### ASSIGNMENT
In the following listing, find the lines containing "大行发债" and report them.

### EXTRACTED RECORDS

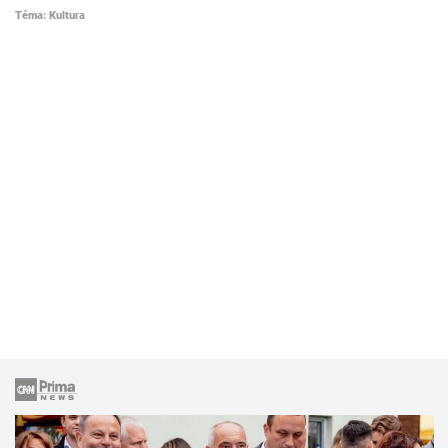
Téma: Kultura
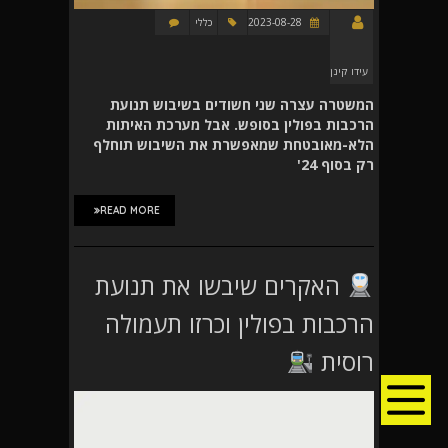
2023-08-28
כללי
עידו קינן
המשטרה עצרה שני חשודים בשיבוש תנועת
הרכבות בפולין בסופש. אבל מערכת האיתות
הלא-מאובטחת שמאפשרת את השיבוש תוחלף
רק בסוף 24'
READ MORE
האקרים שיבשו את תנועת
הרכבות בפולין וכרזו תעמולה
רוסית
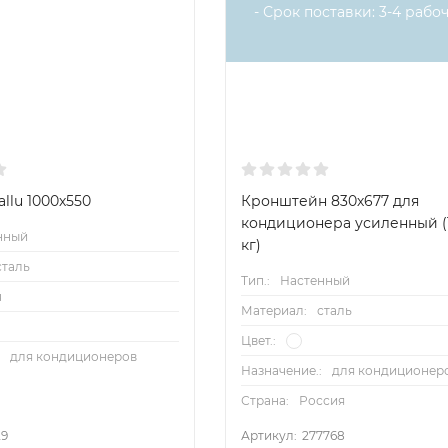
- Срок поставки: 3-4 рабоч
llu 1000х550
Кронштейн 830х677 для
кондиционера усиленный (
нный
кг)
сталь
Тип.:
Настенный
u
Материал:
сталь
Цвет.:
:
для кондиционеров
Назначение.:
для кондиционер
Страна:
Россия
29
Артикул:
277768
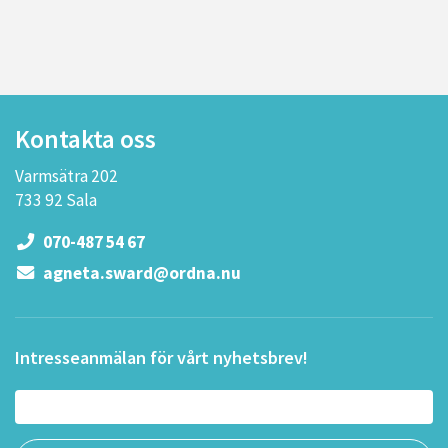
Kontakta oss
Varmsätra 202
733 92 Sala
070-487 54 67
agneta.sward@ordna.nu
Intresseanmälan för vårt nyhetsbrev!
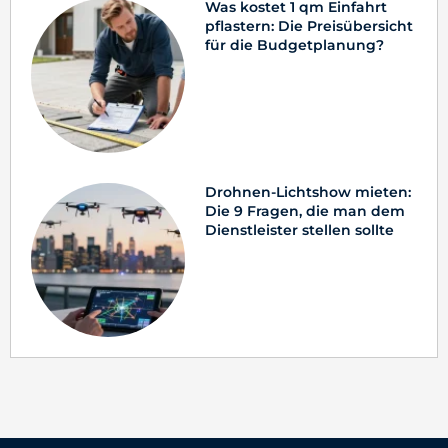
Was kostet 1 qm Einfahrt
pflastern: Die Preisübersicht
für die Budgetplanung?
Drohnen-Lichtshow mieten:
Die 9 Fragen, die man dem
Dienstleister stellen sollte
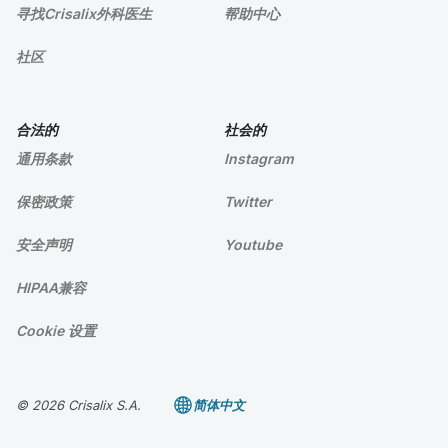
寻找Crisalix外科医生
帮助中心
社区
合法的
社会的
通用条款
Instagram
保密政策
Twitter
安全声明
Youtube
HIPAA兼容
Cookie 设置
© 2026 Crisalix S.A.
简体中文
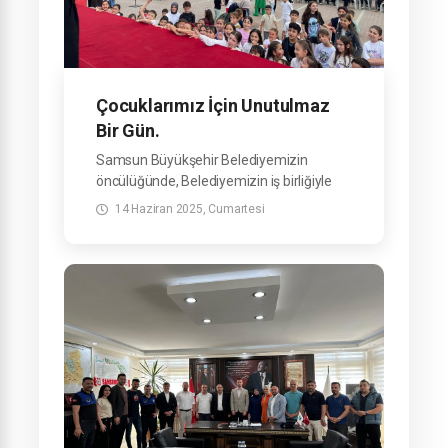
Çocuklarımız İçin Unutulmaz
Bir Gün.
Samsun Büyükşehir Belediyemizin
öncülüğünde, Belediyemizin iş birliğiyle
ilçemizde düzenlediğimiz Çocuk Şenliği,
14 Haziran 2025, Cumartesi
minik hemşehrilerimize unutulmaz anlar
yaşattı.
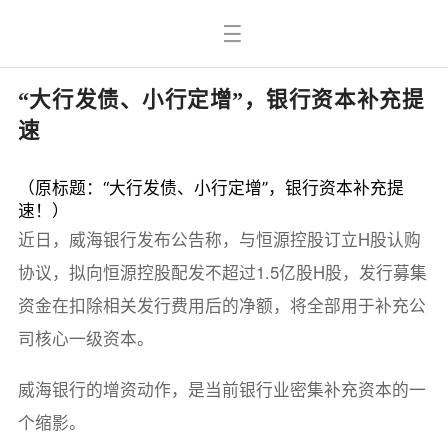
“大行发债、小行定增”，银行资本补充提
速
（原标题：“大行发债、小行定增”，银行资本补充提
速！）
近日，威海银行发布公告称，与恒源控股订立H股认购
协议，拟向恒源控股配发不超过1.5亿股H股，发行募集
资金在扣除相关发行费用后的净额，将全部用于补充公
司核心一级资本。
威海银行的增资动作，是当前银行业密集补充资本的一
个缩影。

### RESPONSE AREA
“大行发债、小行定增”，银行资本补充提
（原标题：“大行发债、小行定增”，银行资本补充提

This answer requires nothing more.